Das muss jeder mit sich selbst ausmachen.

Anonym hat gesagt…

na das ist ja mal ne hilfreiche antwort. die cd´s und chefs sagen doch am ende ja oder nein? manchmal sogar mit begründungen die sie selbst niemals hören wollen würden...

ich hätte kein problem eine idee anzuwenden die es vielleicht schon in der form gab aber in meinem fall für dieses produkt das allergrößte und noch viel stimmiger wäre.

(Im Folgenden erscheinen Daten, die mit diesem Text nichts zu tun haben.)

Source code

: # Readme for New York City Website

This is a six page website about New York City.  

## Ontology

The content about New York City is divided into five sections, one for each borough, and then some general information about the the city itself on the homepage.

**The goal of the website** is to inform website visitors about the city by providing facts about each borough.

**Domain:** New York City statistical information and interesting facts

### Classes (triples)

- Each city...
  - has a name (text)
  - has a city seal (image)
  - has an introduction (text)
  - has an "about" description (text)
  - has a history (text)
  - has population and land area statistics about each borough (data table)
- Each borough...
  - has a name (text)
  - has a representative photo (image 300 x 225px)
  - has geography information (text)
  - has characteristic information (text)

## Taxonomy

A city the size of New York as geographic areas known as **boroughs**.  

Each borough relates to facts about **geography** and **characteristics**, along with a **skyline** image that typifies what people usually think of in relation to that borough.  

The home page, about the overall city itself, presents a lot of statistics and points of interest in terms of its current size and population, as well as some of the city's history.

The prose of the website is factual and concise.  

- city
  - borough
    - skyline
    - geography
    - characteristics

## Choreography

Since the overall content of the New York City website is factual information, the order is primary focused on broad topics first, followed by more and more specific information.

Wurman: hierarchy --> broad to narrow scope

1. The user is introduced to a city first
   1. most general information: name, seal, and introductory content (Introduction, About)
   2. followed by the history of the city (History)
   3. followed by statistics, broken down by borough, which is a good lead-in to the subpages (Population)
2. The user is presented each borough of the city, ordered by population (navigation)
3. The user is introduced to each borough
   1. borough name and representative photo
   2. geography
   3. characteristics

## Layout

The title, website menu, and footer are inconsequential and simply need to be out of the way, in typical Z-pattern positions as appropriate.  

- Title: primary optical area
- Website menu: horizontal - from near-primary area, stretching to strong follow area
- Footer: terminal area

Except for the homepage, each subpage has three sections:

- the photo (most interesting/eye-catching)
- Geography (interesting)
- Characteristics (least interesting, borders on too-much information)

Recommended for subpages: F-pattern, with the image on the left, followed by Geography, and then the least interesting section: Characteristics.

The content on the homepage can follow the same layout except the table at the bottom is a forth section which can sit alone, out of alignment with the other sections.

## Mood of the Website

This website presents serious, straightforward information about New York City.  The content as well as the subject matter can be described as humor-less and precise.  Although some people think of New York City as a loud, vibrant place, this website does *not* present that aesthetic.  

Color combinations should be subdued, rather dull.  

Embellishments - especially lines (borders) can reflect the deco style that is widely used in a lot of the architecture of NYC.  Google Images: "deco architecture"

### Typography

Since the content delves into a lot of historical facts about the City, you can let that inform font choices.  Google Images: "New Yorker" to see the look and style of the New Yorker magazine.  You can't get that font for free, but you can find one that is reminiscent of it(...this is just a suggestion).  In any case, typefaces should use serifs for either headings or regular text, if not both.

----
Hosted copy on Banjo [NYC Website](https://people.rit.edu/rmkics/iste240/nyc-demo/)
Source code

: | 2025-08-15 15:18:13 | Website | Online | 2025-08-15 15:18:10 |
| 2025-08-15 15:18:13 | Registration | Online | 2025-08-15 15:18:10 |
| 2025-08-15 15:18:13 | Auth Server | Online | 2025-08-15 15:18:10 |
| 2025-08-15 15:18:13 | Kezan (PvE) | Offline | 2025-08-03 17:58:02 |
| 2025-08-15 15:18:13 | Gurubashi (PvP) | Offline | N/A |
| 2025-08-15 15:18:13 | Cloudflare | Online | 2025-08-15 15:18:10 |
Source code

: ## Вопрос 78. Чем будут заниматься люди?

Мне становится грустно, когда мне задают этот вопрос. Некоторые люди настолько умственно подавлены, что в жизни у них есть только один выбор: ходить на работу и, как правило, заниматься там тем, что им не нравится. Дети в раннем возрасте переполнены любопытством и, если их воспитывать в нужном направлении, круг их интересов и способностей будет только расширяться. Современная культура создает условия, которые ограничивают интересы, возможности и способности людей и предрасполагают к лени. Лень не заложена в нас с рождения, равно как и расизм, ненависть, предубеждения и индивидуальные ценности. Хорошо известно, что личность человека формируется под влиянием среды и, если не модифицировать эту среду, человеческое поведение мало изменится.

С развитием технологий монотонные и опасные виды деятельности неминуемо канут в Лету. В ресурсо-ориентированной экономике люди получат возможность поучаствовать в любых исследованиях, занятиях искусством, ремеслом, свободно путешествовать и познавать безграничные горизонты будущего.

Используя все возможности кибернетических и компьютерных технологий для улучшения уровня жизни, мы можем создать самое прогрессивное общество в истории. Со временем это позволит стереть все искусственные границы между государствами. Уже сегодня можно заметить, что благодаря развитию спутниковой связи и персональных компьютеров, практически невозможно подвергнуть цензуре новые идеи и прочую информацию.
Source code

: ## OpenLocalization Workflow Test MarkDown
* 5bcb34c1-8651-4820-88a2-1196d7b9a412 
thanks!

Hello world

denn wenn wir schon fakes nicht ernst nehmen sollen, müssen wir auch die ideen vergessen die da drauf gehen. alles oder nichts. aber da fehlt auch die konsequenz.

Brett hat gesagt…

Es ist sicherlich der verkehrte Ansatz, Werbung als innovativ zu definieren anlog zu Forschung und Entwicklung in den wissenschaftlichen Labors. Ich halte das für ein Missverständnis. Werbung ist zu allererst ein ästehtisches Spiel und da mehr der Mode verwandt und meinetwegen auch der Kunst als der Wissenschaft. Das ganz Neue ist da oft nur etwas Altes, das sich auf eine magische Weise verjüngt hat. (Wie oft wurden in der Kunst die gleichen Motive gemalt, immer wieder neu?) Es geht um Aktualität. Und da gibt es eben Werbung, die im Moment ihres Erscheinens schon oll und faszinationslos erscheint. Und andere Werbung wirkt brennend zeitgemäß und die Leute sagen, gefällt mir, darf auf meinem TV laufen. Das hat viel mit neuer Sprache, neuen Farben, neuen Formen usw. zu tun. Und wie die Mode sieht es manchmal ganz neu aus, wenn man einfach mal das herauskramt, was vor 30 oder 40 Jahren up-to-date war. Neu kombiniert, aufreißt, erweitert oder verkürzt. Alles ein Spiel. Und das kann immer wieder Spaß machen.